DUA

6.5K 632 10
                                    

Aku datang lagi guys :)))

.

.

Karena lagi nggak bisa tidur aku update lagi nih tengah malem....

.

.

.

Enjoy Reading

================================

Seminggu setelah hari besar anak tertua keluarga Hadikusuma, keadaan rumah mereka berangsur sepi. Tenda-tenda yang terpasang selama seminggu ini sudah di rapikan semua kemarin. Begitu juga janur dan segala peralatan untuk upacara adat yang mesti dilakukan oleh calon pengantin pria juga sudah dibereskan oleh pihak wedding organizer.

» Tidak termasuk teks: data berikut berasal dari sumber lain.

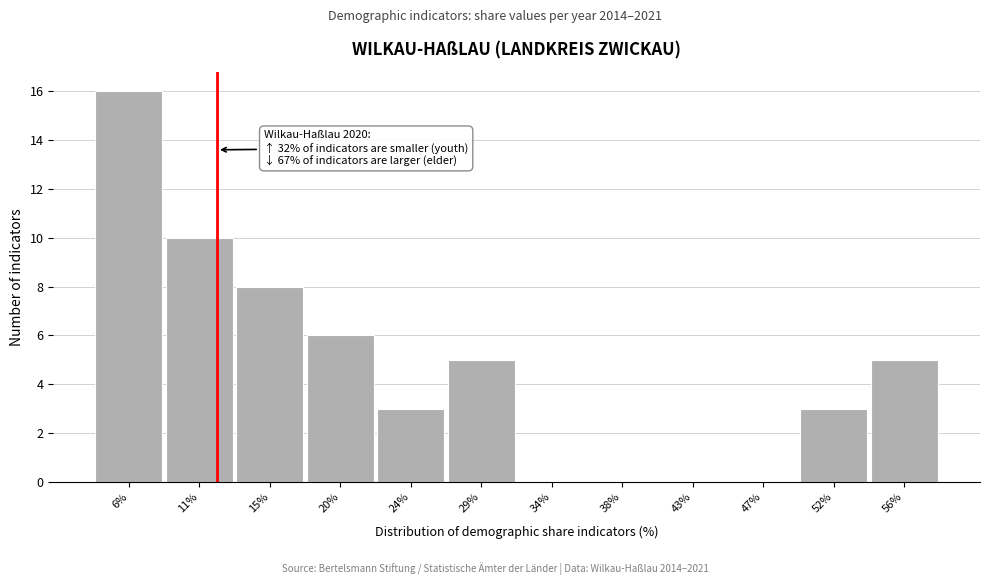

Reading right to left, transcribe all the data shown in this chart.

56%=5	52%=3	47%=0	43%=0	38%=0	34%=0	29%=5	24%=3	20%=6	15%=8	11%=10	6%=16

Sekarang hanya tinggal keluarga inti Hadikusuma beserta om, tante dan para sepupu yang masih ada. Mereka sengaja berkumpul di ruang keluarga sambil bersantai. Sementara sepasang pengantin baru sudah berada di Bali sejak empat hari yang lalu.

"Sekarang tinggal Bima sama Andini nih, mana yang mau duluan nyusul Bara?" tanya adik bungsu sang papa.

Andini yang mendengar namanya ikut disebut pura-pura tidak mendengar, ia menyembunyikan kepalnya di balik tubuh Bima.

"Din, mau ngelangkahin Bima nggak?" tanya tantenya.

Tidak mampu menghindar dari pertanyaan itu, Andini hanya menampilkan cengiran canggung. Bingung mau menjawab apa. "Kak Bima duluan deh Tan, kasian udah umur," ucapnya seraya mengangkat tangan kanannya yang membentuk huruf V, salam damai untuk Bima.

"Ck... dasar." Bima menyentil tangan adiknya pelan membuat yang lain tertawa.

"Kalau Bima nggak ada pergerakan kamu duluan nggak apa-apa lho." sambung tantenya yang lain.

Menghela napas pelan, Andini mencoba sabar dengan tetap menampilkan senyuman. "Doain aja Tan," pungkasnya. Di usia yang menginjak seperempat abad beberapa bulan lagi, pertanyaan-pertanyaan semacam itu sudah terlalu sering ia dengar.

"Pacarnya mana kok nggak di ajak?"

"Jangan terlalu pemilih. Perempuan itu kalo udah mendekati tiga puluh nanti malah susah lho dapet jodohnya."

"Jangan terlalu sibuk karir, nanti juga ujung-ujungnya juga balik ke dapur."

Bla... bla... bla...

Andini mulai merasa muak mendengarnya. Memangnya apa yang salah kalau perempuan di usia sepertinya memilih untuk berkarir lebih dulu? Terlalu pemilih? Ewh... Andini bukannya sok memilih atau apa, tapi tidak ada salahnya kan jika ia memiliki beberapa kriteria untuk pasangan hidupnya? Toh Andini juga sadar, dirinya sendiri pun tidaklah sempurna, jadi Andini juga tidak menetapkan kriteria yang berlebihan.

Asalkan lelaki itu baik, bertanggung jawab dan tulus mencintainya serta menghormati keluarganya rasanya sudah cukup. Mengenai tampang Andini tidak ingin terlalu muluk-muluk, tidak perlu juga sekeren Reza Rahardian atau seganteng Nicholas Saputra, cukuplah lelaki berwajah manis dan wangi maka Andini sudah bahagia dibuatnya.

Beruntungnya pertanyaan seperti itu bukan di lontarkan oleh orang tuanya. Sejauh ini papa dan mamanya santai-santai saja melihat Andini belum juga memiliki pasangan di usia yang cukup matang. Bahkan Bima yang sudah absen membawa teman wanita ke rumah dua tahun terakhir ini, tidak membuat mamanya cemas. Hanya satu kali Andini mendengar mamanya bertanya pada Bima mengenai pacar.

"Kok, Listi udah nggak pernah main Bim, putus?"

Saat itu kakaknya hanya cengar-cengir tidak karuan, kemudian menganggukkan kepala.